Brazil's Bolsonaro asks supporters to 'unblock' roads

 Brazil's outgoing President Jair Bolsonaro asked participants in what he said were "legitimate" protests to "unblock the roads" and demonstrate elsewhere Wednesday as they push for military intervention to keep him in power.


The far-right leaders' supporters are rallying in front of military installations in Brazil's major cities and have blocked highways in more than half the country's states, reports AFP.

The demonstrators, unwilling to accept the results of Bolsonaro's Sunday election defeat to leftist ex-president Luiz Inacio Lula da Silva, have now clogged autoroutes and caused nationwide disruptions for three straight days.

"I want to make an appeal to them: Unblock the roads," Bolsonaro said late Wednesday. The blockages do "not seem to me to be part of legitimate demonstrations."

"Other demonstrations that are taking place throughout Brazil in squares... are part of the democratic game. They are welcome," he added.

After days of silence, Bolsonaro on Tuesday gave a short speech in which he neither accepted defeat nor congratulated Lula on his weekend win, although his chief of staff took the podium afterward to say the president had authorized the transition to a new government.

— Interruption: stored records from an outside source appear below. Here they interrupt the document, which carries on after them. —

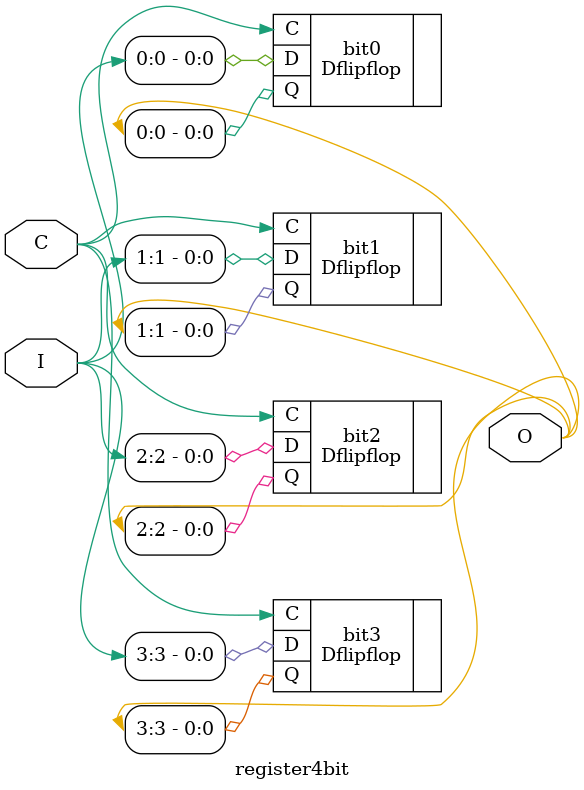
<source format=v>
`timescale 1ns / 1ps
module register4bit(
    input [3:0] I,
    input C,
    output [3:0] O
    );
	 
	Dflipflop bit0(.D(I[0]), .C(C), .Q(O[0]));
	Dflipflop bit1(.D(I[1]), .C(C), .Q(O[1]));
	Dflipflop bit2(.D(I[2]), .C(C), .Q(O[2]));
	Dflipflop bit3(.D(I[3]), .C(C), .Q(O[3]));

endmodule

</source>
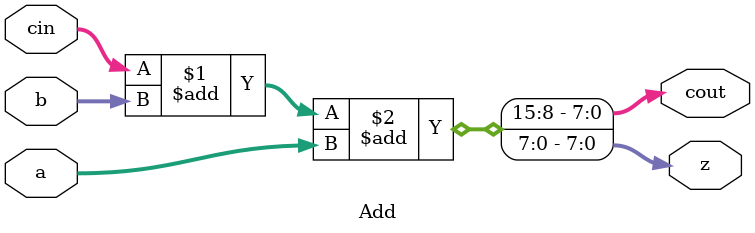
<source format=v>
`timescale 1ns / 1ps
module testAdd(a_1,b_1,cin_1,cout_1,z_1);
	input [7:0] a_1;
	input [7:0] b_1;
	input [7:0] cin_1;
	output [7:0] cout_1;
	output [7:0] z_1;
	
	Add #(.WIDTH(8)) Add_1(a_1,b_1,cin_1,cout_1,z_1);
	
endmodule
//Full-Adder Module
module Add #(parameter WIDTH = 8)(a,b,cin,cout,z);
input [WIDTH-1:0] a;
input [WIDTH-1:0] b;
input [WIDTH-1:0] cin;
output [WIDTH-1:0] cout;
output [WIDTH-1:0] z;

assign{cout,z} = cin + b + a;

endmodule //End Full-Adder Module

</source>
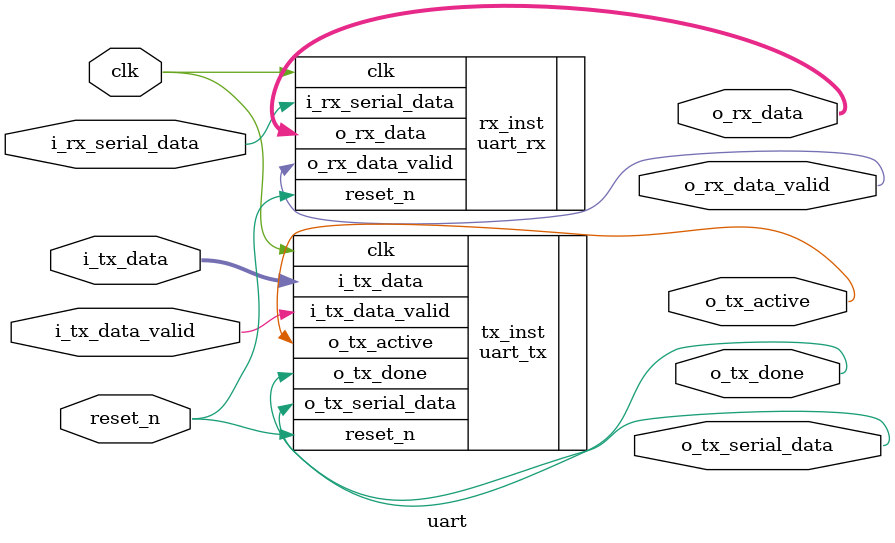
<source format=v>
`timescale 1ns / 1ps


module uart #(parameter CLKS_PER_BIT=100000000/230400)(
    input clk,
    input reset_n,
    input i_rx_serial_data,
    output o_rx_data_valid,
    output [7:0] o_rx_data,
   
    input i_tx_data_valid,
    input [7:0] i_tx_data,
    output o_tx_active,
    output o_tx_serial_data,
    output o_tx_done
    );
    uart_rx #(.CLKS_PER_BIT(CLKS_PER_BIT)) rx_inst
    (
        .clk(clk),
        .reset_n(reset_n),
        .i_rx_serial_data(i_rx_serial_data),
        .o_rx_data_valid(o_rx_data_valid),
        .o_rx_data(o_rx_data)
    );
    uart_tx #(.CLKS_PER_BIT(CLKS_PER_BIT)) tx_inst
    (
        .clk(clk),
        .reset_n(reset_n),
        .i_tx_data_valid(i_tx_data_valid),
        .i_tx_data(i_tx_data),
        .o_tx_active(o_tx_active),
        .o_tx_serial_data(o_tx_serial_data),
        .o_tx_done(o_tx_done)
        );
endmodule

</source>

"Federal intervention now!" chanted some of the thousands who gathered in front of the Southeastern Military Command in the country's biggest city, Sao Paulo.

"We want a federal intervention because we demand our freedom. We do not admit that a thief governs us," Angela Cosac, 70, told AFP, alluding to the fact that Lula served time in prison for corruption.

The day of mobilization was marred by violence, however. At a roadblock near the town of Mirassol in Sao Paulo state, a motorist drove into a crowd of demonstrators, injuring at least seven people, according to CNN.

Some supporters of Bolsonaro, himself a retired army captain, made threatening gestures to journalists in Sao Paulo, where crowds of demonstrators swelled later in the day.

In the southern state of Santa Catarina, protesters were filmed on Wednesday raising Nazi salutes.

Thousands meanwhile gathered in the capital, Brasilia, chanting "civil resistance," while in rainy downtown Rio de Janeiro, demonstrators were filmed by Brazilian media shouting: "Lula, thief, your place is in prison."